Required capacity fragmentation

Petals segregates models by layers, which are distributed among the available nodes. This gives us the ability to distribute models among nodes, adding their capacity to meet the necessary capacity requirements.

Horizontal scaling

Along with the fragmentation capability, Petals is forced to generate a logical request routing network that balances between nodes that naturally have the same layer of the model. Therefore, nodes can be scaled by assigning them to the same model so that they replicate layers or even redistribute them (the former is recommended as it does not involve unavailability and gains redundancy).

Vertical scaling

Given the hot horizontal scaling capacity, vertical scaling can also be applied by replacing hot nodes with nodes with greater unit capacity. This can be done using a rolling update to avoid downtime.
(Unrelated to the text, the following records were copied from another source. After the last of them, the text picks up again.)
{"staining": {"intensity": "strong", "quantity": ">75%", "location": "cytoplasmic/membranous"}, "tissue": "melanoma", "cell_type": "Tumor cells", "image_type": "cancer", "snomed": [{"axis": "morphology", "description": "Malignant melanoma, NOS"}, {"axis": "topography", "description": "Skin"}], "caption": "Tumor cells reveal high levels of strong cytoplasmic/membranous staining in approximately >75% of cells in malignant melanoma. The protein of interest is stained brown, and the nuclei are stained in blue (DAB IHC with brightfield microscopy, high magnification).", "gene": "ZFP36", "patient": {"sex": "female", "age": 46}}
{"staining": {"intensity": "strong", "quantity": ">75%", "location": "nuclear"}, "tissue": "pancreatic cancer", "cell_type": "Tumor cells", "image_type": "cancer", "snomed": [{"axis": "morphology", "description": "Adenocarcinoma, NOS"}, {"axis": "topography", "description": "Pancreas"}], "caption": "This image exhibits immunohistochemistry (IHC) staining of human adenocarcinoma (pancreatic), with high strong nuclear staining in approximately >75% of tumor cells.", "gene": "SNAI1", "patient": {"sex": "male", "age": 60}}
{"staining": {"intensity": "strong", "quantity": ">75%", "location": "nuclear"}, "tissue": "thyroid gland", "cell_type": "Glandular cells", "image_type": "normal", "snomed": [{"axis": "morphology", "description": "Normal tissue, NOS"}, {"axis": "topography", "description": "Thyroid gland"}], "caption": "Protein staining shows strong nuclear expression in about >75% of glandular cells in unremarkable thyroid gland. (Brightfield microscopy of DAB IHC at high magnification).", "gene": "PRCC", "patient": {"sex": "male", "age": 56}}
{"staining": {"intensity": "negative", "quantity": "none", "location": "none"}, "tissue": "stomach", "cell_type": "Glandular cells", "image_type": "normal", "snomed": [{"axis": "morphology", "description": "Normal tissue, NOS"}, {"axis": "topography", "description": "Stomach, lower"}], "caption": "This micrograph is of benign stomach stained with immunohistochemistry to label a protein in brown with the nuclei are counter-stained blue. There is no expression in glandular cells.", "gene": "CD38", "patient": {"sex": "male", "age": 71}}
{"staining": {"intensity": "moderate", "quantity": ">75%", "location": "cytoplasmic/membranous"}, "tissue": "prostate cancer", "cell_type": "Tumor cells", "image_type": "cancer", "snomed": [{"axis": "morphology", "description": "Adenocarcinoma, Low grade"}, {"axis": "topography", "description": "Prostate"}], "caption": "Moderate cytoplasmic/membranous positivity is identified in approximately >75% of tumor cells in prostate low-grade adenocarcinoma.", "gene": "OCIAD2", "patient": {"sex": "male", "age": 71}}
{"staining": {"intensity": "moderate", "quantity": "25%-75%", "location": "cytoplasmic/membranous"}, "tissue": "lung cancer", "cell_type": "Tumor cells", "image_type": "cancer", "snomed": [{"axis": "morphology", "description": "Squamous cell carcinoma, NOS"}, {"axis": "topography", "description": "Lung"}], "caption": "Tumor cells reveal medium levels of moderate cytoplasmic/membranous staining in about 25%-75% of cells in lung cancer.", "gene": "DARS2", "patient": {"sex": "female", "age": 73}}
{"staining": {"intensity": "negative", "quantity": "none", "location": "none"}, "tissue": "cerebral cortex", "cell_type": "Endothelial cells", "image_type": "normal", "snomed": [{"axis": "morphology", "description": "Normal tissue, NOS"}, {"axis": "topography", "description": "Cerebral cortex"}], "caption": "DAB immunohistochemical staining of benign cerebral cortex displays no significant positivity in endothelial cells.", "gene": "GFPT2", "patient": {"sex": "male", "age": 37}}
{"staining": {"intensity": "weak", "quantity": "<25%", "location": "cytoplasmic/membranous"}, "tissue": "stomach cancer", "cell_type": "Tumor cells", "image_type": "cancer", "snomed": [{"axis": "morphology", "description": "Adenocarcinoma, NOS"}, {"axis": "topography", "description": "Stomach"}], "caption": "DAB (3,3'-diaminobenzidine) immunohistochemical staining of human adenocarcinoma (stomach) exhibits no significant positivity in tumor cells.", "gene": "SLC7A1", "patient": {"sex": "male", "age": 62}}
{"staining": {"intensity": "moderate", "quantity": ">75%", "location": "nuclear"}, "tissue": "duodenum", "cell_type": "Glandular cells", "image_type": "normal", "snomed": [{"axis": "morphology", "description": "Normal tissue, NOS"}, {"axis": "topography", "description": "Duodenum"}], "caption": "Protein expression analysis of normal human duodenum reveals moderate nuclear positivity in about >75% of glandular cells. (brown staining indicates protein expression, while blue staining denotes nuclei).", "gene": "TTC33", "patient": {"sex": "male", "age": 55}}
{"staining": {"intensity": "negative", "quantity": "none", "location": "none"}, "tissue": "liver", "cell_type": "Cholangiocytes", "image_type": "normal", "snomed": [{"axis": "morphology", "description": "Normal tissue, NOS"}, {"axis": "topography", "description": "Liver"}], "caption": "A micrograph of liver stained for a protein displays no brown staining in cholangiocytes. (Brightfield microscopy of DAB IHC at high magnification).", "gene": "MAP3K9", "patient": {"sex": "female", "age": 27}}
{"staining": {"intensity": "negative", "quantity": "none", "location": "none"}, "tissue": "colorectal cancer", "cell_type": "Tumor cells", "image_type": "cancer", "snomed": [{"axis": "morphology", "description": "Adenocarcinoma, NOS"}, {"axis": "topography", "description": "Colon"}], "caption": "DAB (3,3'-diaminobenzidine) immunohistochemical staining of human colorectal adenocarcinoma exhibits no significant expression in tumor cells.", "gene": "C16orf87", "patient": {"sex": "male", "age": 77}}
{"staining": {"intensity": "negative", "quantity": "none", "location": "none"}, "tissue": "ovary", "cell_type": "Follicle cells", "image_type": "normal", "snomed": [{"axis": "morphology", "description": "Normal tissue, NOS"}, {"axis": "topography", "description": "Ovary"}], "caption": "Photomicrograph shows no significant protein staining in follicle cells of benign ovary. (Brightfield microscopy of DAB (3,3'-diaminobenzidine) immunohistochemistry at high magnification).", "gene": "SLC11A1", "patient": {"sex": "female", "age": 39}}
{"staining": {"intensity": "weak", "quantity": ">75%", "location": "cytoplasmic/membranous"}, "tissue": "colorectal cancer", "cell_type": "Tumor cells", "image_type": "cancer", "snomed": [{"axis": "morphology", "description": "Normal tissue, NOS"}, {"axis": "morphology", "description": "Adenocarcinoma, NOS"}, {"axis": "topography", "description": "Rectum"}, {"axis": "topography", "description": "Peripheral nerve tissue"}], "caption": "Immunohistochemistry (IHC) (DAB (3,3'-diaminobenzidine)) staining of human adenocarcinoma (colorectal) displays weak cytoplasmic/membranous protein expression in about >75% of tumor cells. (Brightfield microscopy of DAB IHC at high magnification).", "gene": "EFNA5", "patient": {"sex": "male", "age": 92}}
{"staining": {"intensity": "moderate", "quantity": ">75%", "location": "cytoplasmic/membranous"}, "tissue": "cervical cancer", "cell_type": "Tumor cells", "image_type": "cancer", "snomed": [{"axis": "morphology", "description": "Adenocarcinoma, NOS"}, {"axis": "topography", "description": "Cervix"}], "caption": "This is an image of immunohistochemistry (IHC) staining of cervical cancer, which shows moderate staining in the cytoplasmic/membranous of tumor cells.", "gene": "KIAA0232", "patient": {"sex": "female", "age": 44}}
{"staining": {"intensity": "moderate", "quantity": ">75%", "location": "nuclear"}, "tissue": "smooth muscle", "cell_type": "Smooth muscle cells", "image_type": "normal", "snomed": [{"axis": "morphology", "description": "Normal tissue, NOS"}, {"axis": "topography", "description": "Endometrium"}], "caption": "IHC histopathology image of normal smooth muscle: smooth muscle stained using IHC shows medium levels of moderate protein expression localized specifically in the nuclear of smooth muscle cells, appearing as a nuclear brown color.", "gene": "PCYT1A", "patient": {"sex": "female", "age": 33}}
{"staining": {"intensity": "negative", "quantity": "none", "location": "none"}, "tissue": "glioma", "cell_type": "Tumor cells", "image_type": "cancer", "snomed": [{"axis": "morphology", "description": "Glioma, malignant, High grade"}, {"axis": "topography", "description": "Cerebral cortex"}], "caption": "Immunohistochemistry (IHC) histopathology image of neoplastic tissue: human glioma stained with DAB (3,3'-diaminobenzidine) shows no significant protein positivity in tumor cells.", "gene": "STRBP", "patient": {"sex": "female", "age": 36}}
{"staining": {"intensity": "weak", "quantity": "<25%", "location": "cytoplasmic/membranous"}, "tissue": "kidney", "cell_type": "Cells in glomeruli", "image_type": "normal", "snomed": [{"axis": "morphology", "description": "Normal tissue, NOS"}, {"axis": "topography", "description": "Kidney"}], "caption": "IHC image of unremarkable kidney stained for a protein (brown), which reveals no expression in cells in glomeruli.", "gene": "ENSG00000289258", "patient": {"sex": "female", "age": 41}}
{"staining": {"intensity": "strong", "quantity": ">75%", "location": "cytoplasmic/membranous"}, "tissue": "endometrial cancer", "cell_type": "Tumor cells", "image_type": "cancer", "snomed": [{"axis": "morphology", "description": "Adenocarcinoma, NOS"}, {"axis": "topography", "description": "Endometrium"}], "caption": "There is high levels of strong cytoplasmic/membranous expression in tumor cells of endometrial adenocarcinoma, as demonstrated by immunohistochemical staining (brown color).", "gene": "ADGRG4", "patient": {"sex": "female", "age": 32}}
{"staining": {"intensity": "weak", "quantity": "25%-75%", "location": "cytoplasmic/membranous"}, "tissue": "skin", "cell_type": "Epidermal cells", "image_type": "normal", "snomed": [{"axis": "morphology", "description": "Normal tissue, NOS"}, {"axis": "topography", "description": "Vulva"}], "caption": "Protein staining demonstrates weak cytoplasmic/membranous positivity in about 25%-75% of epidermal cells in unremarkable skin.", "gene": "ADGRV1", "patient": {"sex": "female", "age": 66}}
LLM HUB: how to integrate systems?

Given that the incorporation of models, sources, agents, and tools into LLM Hub is flexible and incremental, any third party can establish an integration roadmap by contributing any of these components at any time and incorporating some or all of them, as each one provides independent functionality.

In any case, it is advisable for operating systems to try to deliver at least a connector and agent or tool in a package, as these two components are highly synergistic and enable LLM Hub to generate information that is significantly different from other previously available information systems.

Llama Hub connector

Generation of a new connector that extracts the information contained in the product so that it can be easily indexed, allowing queries to be contextualised or the information to be used in a general way by any model, agent or tool. On documentary knowledge base platforms, the available connectors can be used to directly integrate that documentation.

Specialised Agent / tool

Generation of an agent and/or tool that, when registered or used, adds to LLM Hub the ability to consume system information. Thanks to prior contextualisation, agents can make use of query endpoints (search and similar) or even consume data in databases to complete the generation of the response with online information.

Deterministic Agent

Generation of a Langchain agent that, once registered, allows the HUB to perform actions in the third-party system on behalf of the user. The spectrum to be covered is very varied, so it is recommended to group the actions into tools and, in the case of large-scale actions, to generate more than one agent so that each one can work on segmenting actions and tools in the most appropriate way.